Sorseggio le sue labbra vino rosso e quasi non mi accorgo più di te.
Delle notti insonni, tre bicchieri rotti, mille sigarette strette tra i rimorsi dei miei scarabocchi che chiamo discorsi che ti faccio dalla vita.
Ma che caldo fa, amore mio, stasera.
Resto da solo con l'amaro addosso e solo adesso io mi accorgo che sei la primavera.
Deutsche Übersetzung
Ein Strauß Rosen auf dem Nachttisch, die wegen einer einfachen Vergebung, die ich nie bekommen hatte, gewaltsam aus ihrem Garten vertrieben wurden.
Sie sprechen nicht, aber es scheint, als würden sie uns um Hilfe bitten, aber zumindest können sie zusehen, wie du dich ausziehst und deine Hüften zeigst, die wie Steine aussehen.
Und du wirfst deine Klamotten weg und hörst Battisti zu, der sich im Spiegel spiegelt, der du Make-up aus deinen traurigen Augen entfernst.
Du wirst eine Ausrede finden, oder ich weiß nicht, eine weitere Flucht per Anhalter.
Ich bin ein Idiot, wenn ich mir jemanden vorstelle, der genauso ist wie du.
Und es ist nicht einfach.
Und jetzt laufe ich auch langsam auf der Stelle, um nicht mehr auf den Knien zu landen.
Aber wie heiß ist es heute Abend, meine Liebe.
Ich schlürfe Rotwein auf ihren Lippen und merke fast nicht mehr, dass du Frühling bist.
Regenspritzer, in der Hand ein Poker mit Herz-Assen.
Ich sollte darauf zielen wie der Blitz auf Balkone.
Du überraschst mich und schickst mich raus.
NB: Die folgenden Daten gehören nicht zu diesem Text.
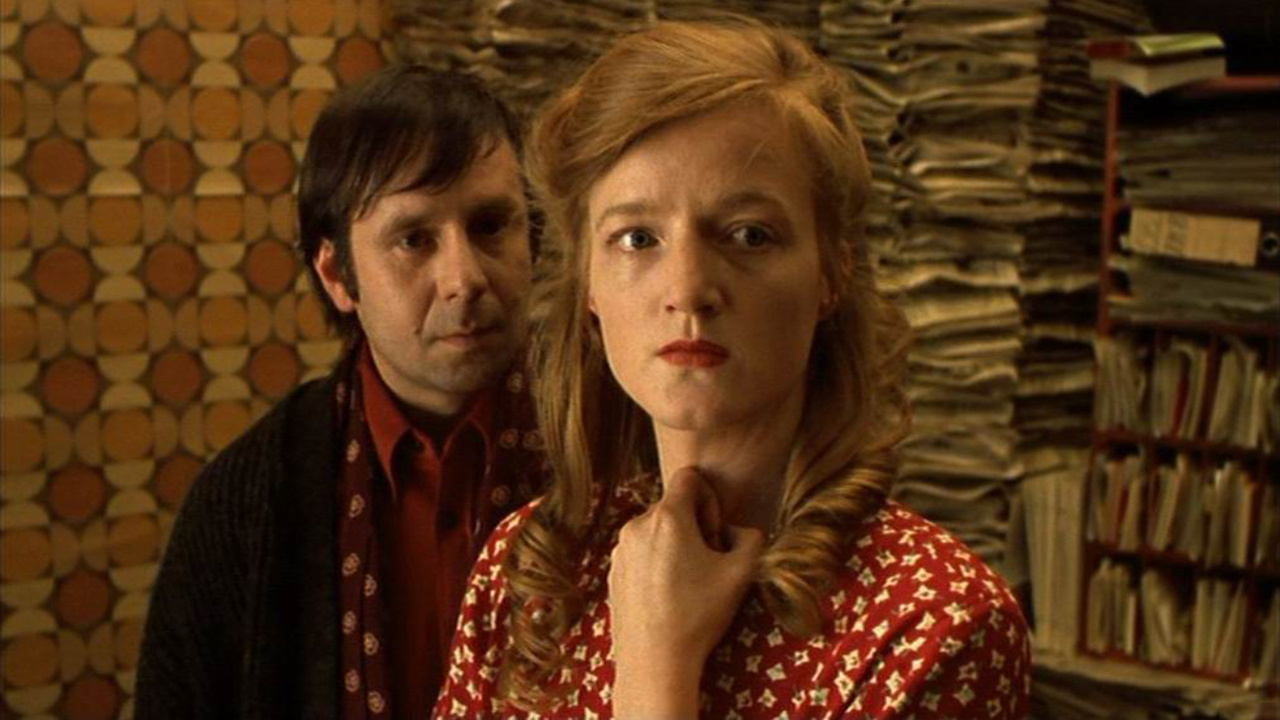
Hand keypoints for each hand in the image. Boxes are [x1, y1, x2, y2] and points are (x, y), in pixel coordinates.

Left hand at [608, 467, 765, 718]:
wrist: (654, 661)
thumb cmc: (699, 614)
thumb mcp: (743, 573)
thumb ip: (752, 537)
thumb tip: (736, 531)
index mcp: (666, 517)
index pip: (690, 477)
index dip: (710, 501)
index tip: (714, 535)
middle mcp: (636, 525)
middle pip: (672, 507)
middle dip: (693, 527)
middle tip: (706, 564)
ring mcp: (620, 550)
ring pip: (656, 531)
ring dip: (674, 546)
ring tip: (687, 584)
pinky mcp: (612, 573)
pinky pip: (640, 554)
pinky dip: (656, 565)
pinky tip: (668, 598)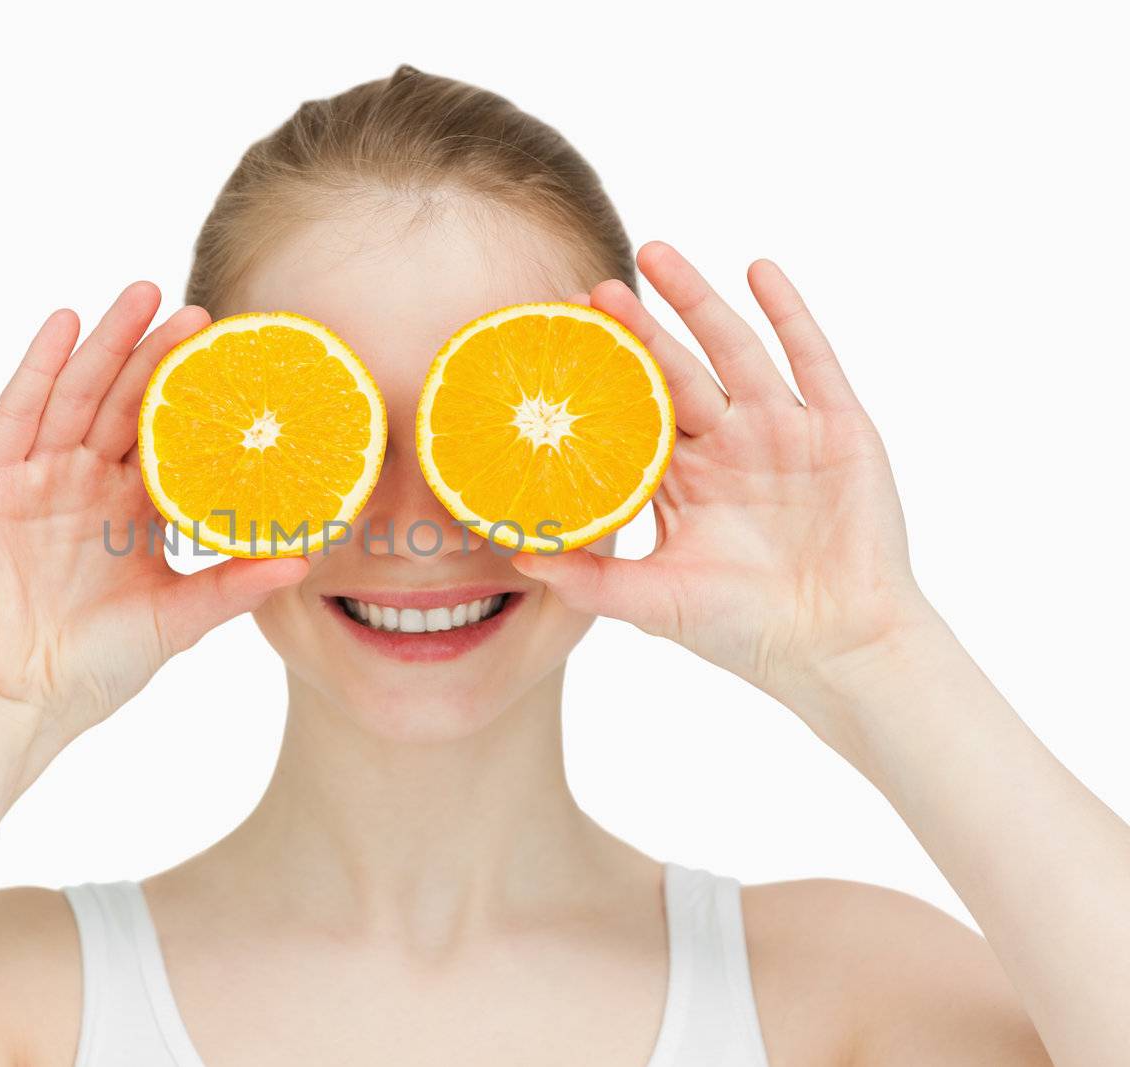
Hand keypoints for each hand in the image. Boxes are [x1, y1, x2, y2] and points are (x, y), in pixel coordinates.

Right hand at [0, 282, 306, 790]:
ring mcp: (36, 478)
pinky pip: (18, 412)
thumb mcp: (176, 621)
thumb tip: (304, 559)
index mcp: (130, 511)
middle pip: (126, 403)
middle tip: (199, 311)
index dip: (198, 399)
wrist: (17, 699)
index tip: (237, 359)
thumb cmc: (94, 668)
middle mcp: (85, 484)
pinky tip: (65, 323)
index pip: (169, 439)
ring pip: (77, 394)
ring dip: (107, 341)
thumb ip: (232, 585)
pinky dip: (40, 366)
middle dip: (158, 354)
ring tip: (143, 294)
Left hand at [515, 241, 940, 717]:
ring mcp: (782, 430)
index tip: (557, 342)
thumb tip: (516, 557)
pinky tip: (758, 270)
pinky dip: (788, 312)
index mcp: (683, 481)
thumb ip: (589, 579)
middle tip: (594, 288)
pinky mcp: (837, 427)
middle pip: (675, 371)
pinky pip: (810, 358)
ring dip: (697, 300)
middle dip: (637, 329)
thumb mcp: (655, 603)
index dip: (599, 379)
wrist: (836, 646)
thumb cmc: (744, 630)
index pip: (632, 414)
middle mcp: (727, 446)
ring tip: (656, 253)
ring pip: (733, 349)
Der Tanz der Tintenfische, ich schreibe tausend Lieder.
Du wirst eine Ausrede oder was auch immer finden, um mich wieder an die Spitze zu schicken.
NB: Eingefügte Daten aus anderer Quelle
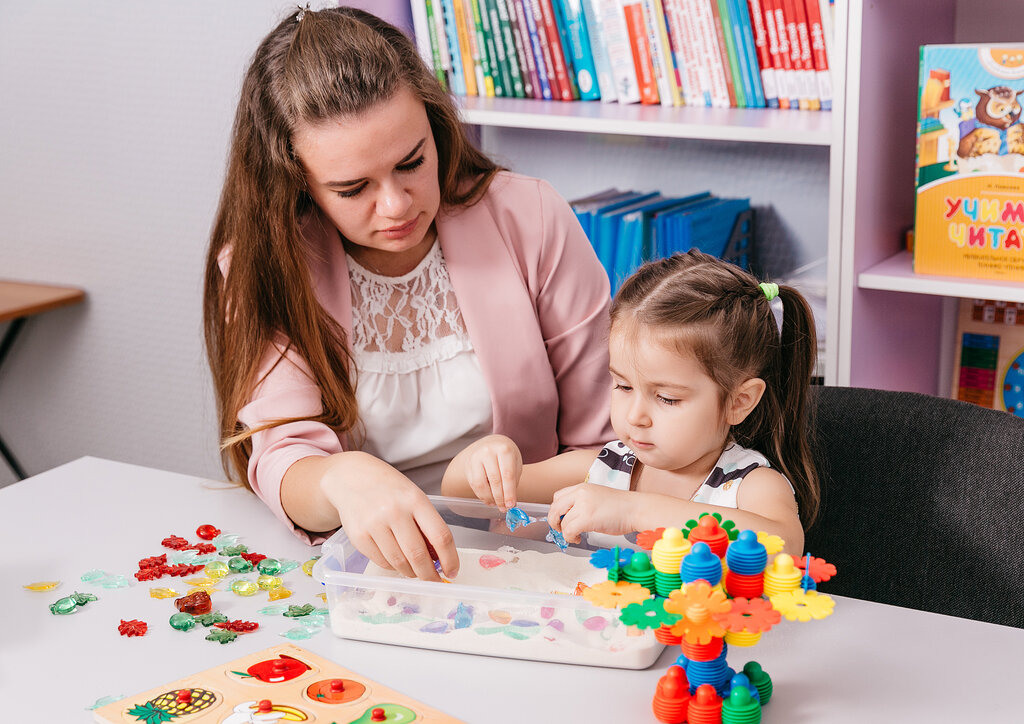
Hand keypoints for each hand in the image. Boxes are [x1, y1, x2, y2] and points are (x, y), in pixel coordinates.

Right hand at [320, 453, 458, 581]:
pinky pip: (382, 562)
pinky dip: (394, 567)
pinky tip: (398, 562)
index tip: (453, 571)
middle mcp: (394, 511)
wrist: (351, 478)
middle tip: (435, 580)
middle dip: (430, 574)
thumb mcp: (413, 497)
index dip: (450, 559)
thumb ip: (426, 524)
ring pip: (399, 563)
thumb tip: (439, 559)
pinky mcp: (358, 537)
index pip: (440, 536)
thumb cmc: (389, 489)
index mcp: (415, 500)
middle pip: (418, 555)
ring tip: (416, 571)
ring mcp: (374, 524)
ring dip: (412, 573)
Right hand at [445, 434, 522, 509]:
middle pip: (494, 480)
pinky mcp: (468, 466)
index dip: (509, 492)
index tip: (511, 505)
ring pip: (481, 484)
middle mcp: (488, 452)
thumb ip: (513, 481)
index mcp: (504, 449)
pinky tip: (489, 500)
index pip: (507, 475)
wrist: (490, 444)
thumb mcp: (515, 462)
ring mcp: (476, 458)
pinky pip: (474, 485)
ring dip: (490, 498)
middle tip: (504, 508)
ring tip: (497, 504)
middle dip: (500, 498)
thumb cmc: (505, 455)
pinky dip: (482, 496)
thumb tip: (510, 502)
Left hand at [548, 483, 637, 543]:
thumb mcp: (597, 497)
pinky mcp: (587, 518)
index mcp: (582, 487)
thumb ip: (582, 502)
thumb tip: (568, 516)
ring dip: (565, 532)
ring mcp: (583, 505)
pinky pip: (569, 530)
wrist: (636, 509)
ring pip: (562, 522)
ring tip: (574, 536)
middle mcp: (580, 493)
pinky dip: (570, 537)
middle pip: (555, 507)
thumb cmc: (621, 506)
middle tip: (560, 529)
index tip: (560, 518)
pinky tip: (577, 538)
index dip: (556, 510)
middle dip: (554, 521)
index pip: (558, 496)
Ich bin hier ein Idiot und verschwende ein weiteres Leben ohne dich.
Und es ist nicht einfach.
Und jetzt laufe ich auch langsam auf der Stelle, um den Unterschlupf nicht wieder zu finden.
Hand in Hand, ich und sie heute Abend.
Ich trinke Rotwein auf meinen Lippen und merke dich fast nicht mehr.
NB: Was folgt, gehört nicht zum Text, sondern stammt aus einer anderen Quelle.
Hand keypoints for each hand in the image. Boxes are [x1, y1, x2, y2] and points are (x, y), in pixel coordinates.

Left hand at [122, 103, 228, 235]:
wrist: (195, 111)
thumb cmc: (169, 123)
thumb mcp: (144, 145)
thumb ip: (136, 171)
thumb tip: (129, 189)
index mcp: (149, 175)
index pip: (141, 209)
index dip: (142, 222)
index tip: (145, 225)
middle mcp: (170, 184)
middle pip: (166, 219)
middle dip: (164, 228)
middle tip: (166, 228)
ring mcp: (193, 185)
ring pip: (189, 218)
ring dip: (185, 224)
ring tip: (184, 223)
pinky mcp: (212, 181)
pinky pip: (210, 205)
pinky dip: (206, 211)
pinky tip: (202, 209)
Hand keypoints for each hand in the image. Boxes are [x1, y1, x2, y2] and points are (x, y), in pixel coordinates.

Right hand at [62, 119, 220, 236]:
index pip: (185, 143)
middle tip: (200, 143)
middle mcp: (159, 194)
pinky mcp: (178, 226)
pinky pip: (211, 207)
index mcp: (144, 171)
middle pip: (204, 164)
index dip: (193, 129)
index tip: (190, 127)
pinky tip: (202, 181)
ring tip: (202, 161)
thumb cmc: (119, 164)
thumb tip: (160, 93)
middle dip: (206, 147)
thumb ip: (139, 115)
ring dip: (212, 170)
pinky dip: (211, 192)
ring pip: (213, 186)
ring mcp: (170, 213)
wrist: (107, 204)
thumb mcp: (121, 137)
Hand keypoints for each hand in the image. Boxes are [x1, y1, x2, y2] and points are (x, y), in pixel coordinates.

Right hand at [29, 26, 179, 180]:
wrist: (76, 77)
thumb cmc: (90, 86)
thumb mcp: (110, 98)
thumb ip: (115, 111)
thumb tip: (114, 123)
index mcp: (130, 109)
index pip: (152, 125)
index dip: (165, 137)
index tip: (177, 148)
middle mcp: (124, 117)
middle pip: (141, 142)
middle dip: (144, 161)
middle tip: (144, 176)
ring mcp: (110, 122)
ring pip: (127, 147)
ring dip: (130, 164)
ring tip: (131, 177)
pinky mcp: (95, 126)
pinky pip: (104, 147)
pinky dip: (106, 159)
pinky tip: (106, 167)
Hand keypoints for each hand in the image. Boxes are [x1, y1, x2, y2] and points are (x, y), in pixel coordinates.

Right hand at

Von schlaflosen Nächten, drei zerbrochenen Gläsern, tausend Zigaretten zwischen der Reue meiner Gekritzel, die ich Reden nenne, die ich dir aus dem Leben gebe.
Aber wie heiß ist es heute Abend, meine Liebe.
Ich bleibe allein mit dem Bitteren auf mir und erst jetzt wird mir bewusst, dass du der Frühling bist.